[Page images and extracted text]
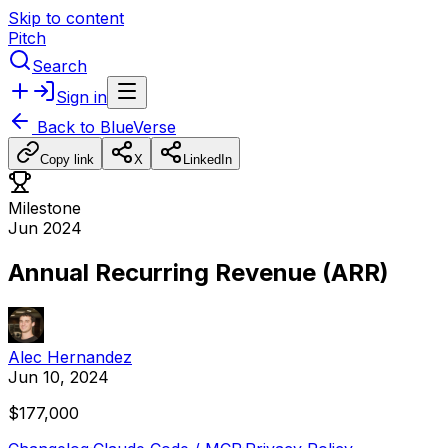
Skip to content
Pitch
Search
Sign in
Back to
BlueVerse
Copy link
X
LinkedIn
Milestone
Jun 2024
Annual Recurring Revenue (ARR)
Alec Hernandez
Jun 10, 2024
$177,000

(What you have to do)
Print the records again exactly. Skip every picture.

(Output of the task)
Skip to content
Pitch
Search
Sign in
Back to
BlueVerse
Copy link
X
LinkedIn
Milestone
Jun 2024
Annual Recurring Revenue (ARR)
Alec Hernandez
Jun 10, 2024
$177,000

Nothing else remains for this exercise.